Extracted data below:

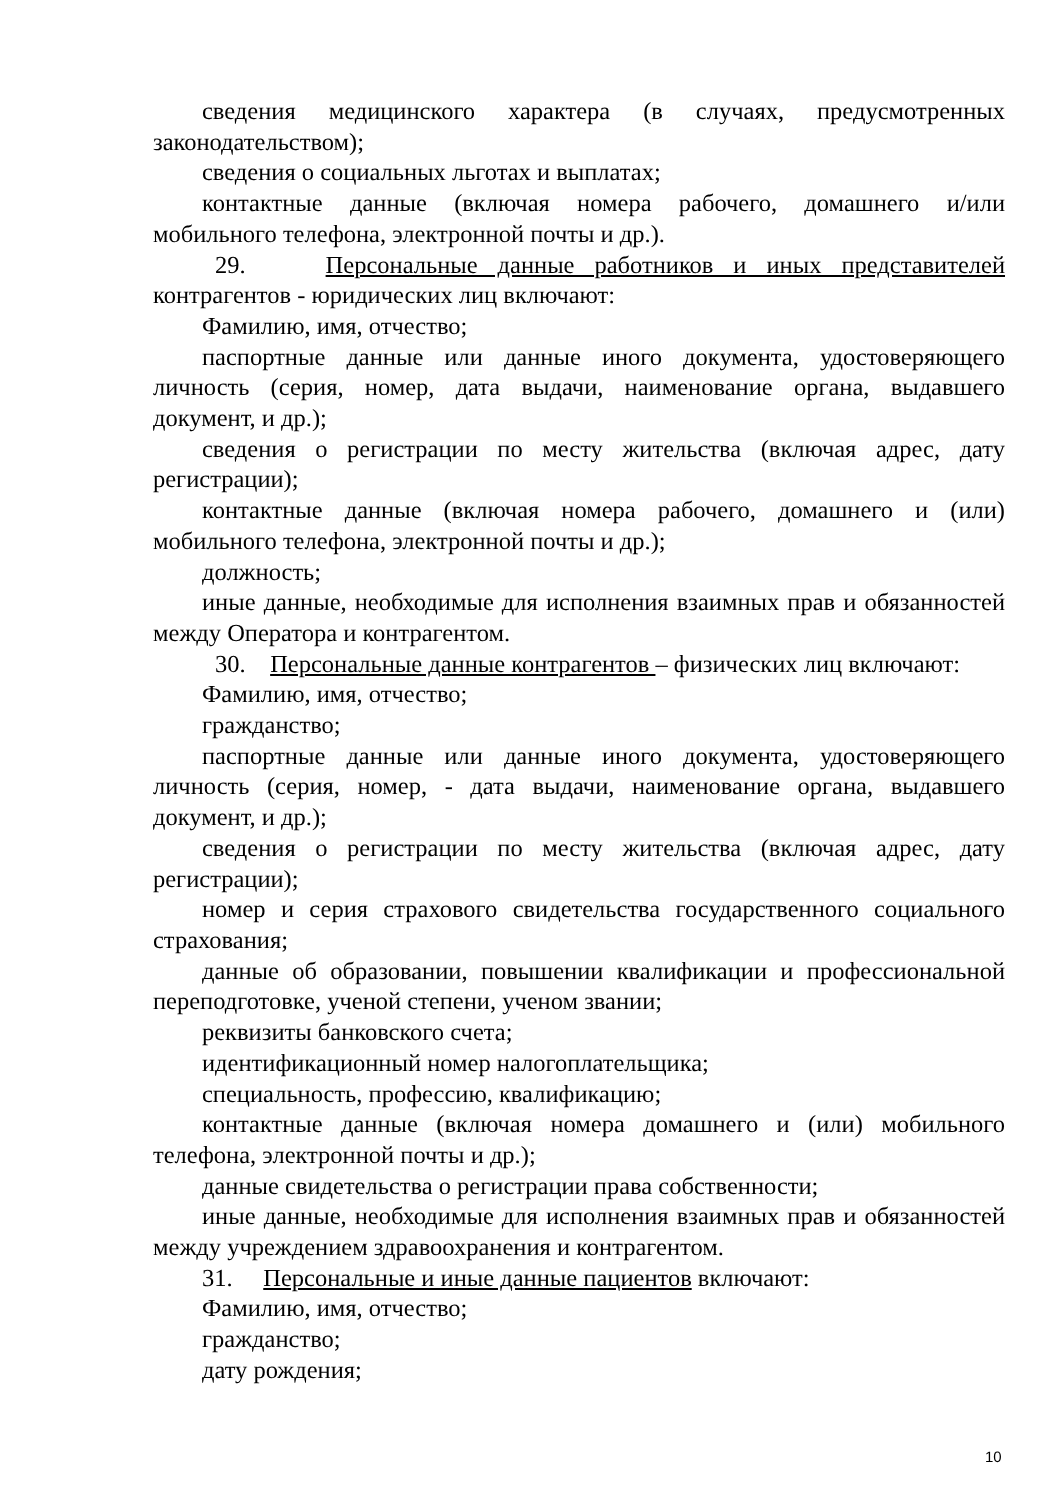сведения медицинского характера (в случаях, предусмотренных законодательством);
сведения о социальных льготах и выплатах;
контактные данные (включая номера рабочего, домашнего и/или мобильного телефона, электронной почты и др.).
29. Персональные данные работников и иных представителей контрагентов - юридических лиц включают:
Фамилию, имя, отчество;
паспортные данные или данные иного документа, удостоверяющего личность (серия, номер, дата выдачи, наименование органа, выдавшего документ, и др.);
сведения о регистрации по месту жительства (включая адрес, дату регистрации);
контактные данные (включая номера рабочего, домашнего и (или) мобильного телефона, электронной почты и др.);
должность;
иные данные, необходимые для исполнения взаимных прав и обязанностей между Оператора и контрагентом.
30. Персональные данные контрагентов – физических лиц включают:
Фамилию, имя, отчество;
гражданство;
паспортные данные или данные иного документа, удостоверяющего личность (серия, номер, - дата выдачи, наименование органа, выдавшего документ, и др.);
сведения о регистрации по месту жительства (включая адрес, дату регистрации);
номер и серия страхового свидетельства государственного социального страхования;
данные об образовании, повышении квалификации и профессиональной переподготовке, ученой степени, ученом звании;
реквизиты банковского счета;
идентификационный номер налогоплательщика;
специальность, профессию, квалификацию;
контактные данные (включая номера домашнего и (или) мобильного телефона, электронной почты и др.);
данные свидетельства о регистрации права собственности;
иные данные, необходимые для исполнения взаимных прав и обязанностей между учреждением здравоохранения и контрагентом.
31. Персональные и иные данные пациентов включают:
Фамилию, имя, отчество;
гражданство;
дату рождения;
10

End of Extracted data.

• Work instructions: Using the listing above, pick out each line that contains the word "контрагентом", then copy it.

• Solved problem:
иные данные, необходимые для исполнения взаимных прав и обязанностей между Оператора и контрагентом.
иные данные, необходимые для исполнения взаимных прав и обязанностей между учреждением здравоохранения и контрагентом.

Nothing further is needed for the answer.